Why COP 26 Has To Succeed (Forbes) What happens if COP 26 doesn’t put the world on a 2°C or lower pathway? We released WoodMac’s latest Energy Transition Outlook (ETO) last week. The analysis projects global energy demand and supply across all sectors through to 2050. It’s a bottom-up, integrated model: energy demand forecast by sector for every country; and the supply of energy, metals and bulk commodities to meet it sourced from our asset database. The ETO shows what happens if COP 26 fails to lay down the law on collective goals and actions to tackle climate change. The ETO assumes that policy and technology continue to ‘evolve’ much as they are doing now. Nations, industries and people strive to reduce emissions and are successful up to a point. But it’s patchy – the easier gains are made, the tougher ones lag.

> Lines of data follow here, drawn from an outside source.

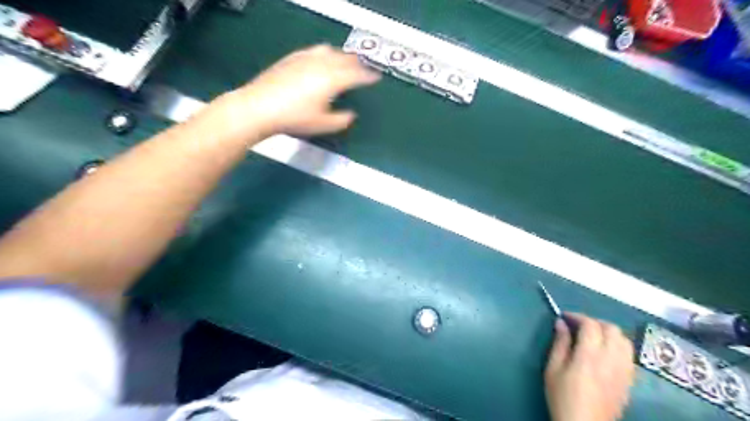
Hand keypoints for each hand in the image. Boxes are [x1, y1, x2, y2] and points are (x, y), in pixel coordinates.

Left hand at [218, 44, 381, 140]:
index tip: (376, 78)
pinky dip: (324, 53)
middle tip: (363, 69)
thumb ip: (342, 120)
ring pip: (330, 51)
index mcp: (333, 80)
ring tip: (344, 61)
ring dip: (341, 56)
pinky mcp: (292, 58)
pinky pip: (314, 50)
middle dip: (357, 64)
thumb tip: (351, 115)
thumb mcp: (323, 125)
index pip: (356, 75)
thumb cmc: (295, 118)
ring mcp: (306, 58)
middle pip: (345, 59)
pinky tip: (321, 58)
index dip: (368, 77)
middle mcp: (322, 64)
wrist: (260, 107)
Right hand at [546, 313, 630, 420]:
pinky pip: (629, 355)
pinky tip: (604, 353)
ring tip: (593, 337)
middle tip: (578, 326)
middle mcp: (611, 359)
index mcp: (590, 356)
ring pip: (625, 340)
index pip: (591, 325)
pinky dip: (618, 346)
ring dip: (609, 333)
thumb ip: (560, 343)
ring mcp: (624, 371)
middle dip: (594, 322)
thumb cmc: (563, 397)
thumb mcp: (553, 369)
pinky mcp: (629, 381)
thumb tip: (561, 323)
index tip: (564, 317)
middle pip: (612, 329)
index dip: (577, 316)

The bumpy road to India's electric car dreams (BBC) India sold more electric vehicles in September than any month previously. Sales have been rising since April - the start of this financial year - and are already nearing the previous year's total. It's a glimmer of hope for an industry that has been struggling with a global shortage in semiconductor chips, coming on the heels of a period of sluggish growth. But it's only a glimmer. Electric vehicle sales - 121,900 this financial year - account for only 1.66% of India's 20 million automobile sales, according to the Delhi-based think tank Council on Energy, Environment and Water (CEEW). Some electric vehicle firms, especially makers of two-wheelers, are betting big, but the demand is lukewarm for cars and commercial vehicles like lorries. Prime Minister Narendra Modi's government is trying to change that with a $3.5bn (£2.5bn) scheme to boost manufacturing.

The fate of the planet will be negotiated in Glasgow, Scotland (Vox) Almost every country in the world signed the 2015 Paris climate agreement, a monumental accord that aimed to limit global warming. But it was forged on a contradiction: Every signatory agreed that everyone must do something to address the urgent threat of climate change, but no one at the time pledged to do enough. In the years since the agreement, the emissions that trap heat in Earth’s atmosphere have continued to rise. The Paris Agreement aimed to limit global warming this century to less than 2 degrees Celsius, compared to temperatures before the industrial revolution, with a more optimistic goal of staying below 1.5°C. Both of these goals would require rapid and radical shifts away from fossil fuels — and eventually, zeroing out emissions of greenhouse gases entirely.  Signatories did agree that they would set more ambitious targets for themselves over time and eventually get on track to meet global climate goals. Whether they will actually do so is about to be tested at COP26, the most important international climate conference in years.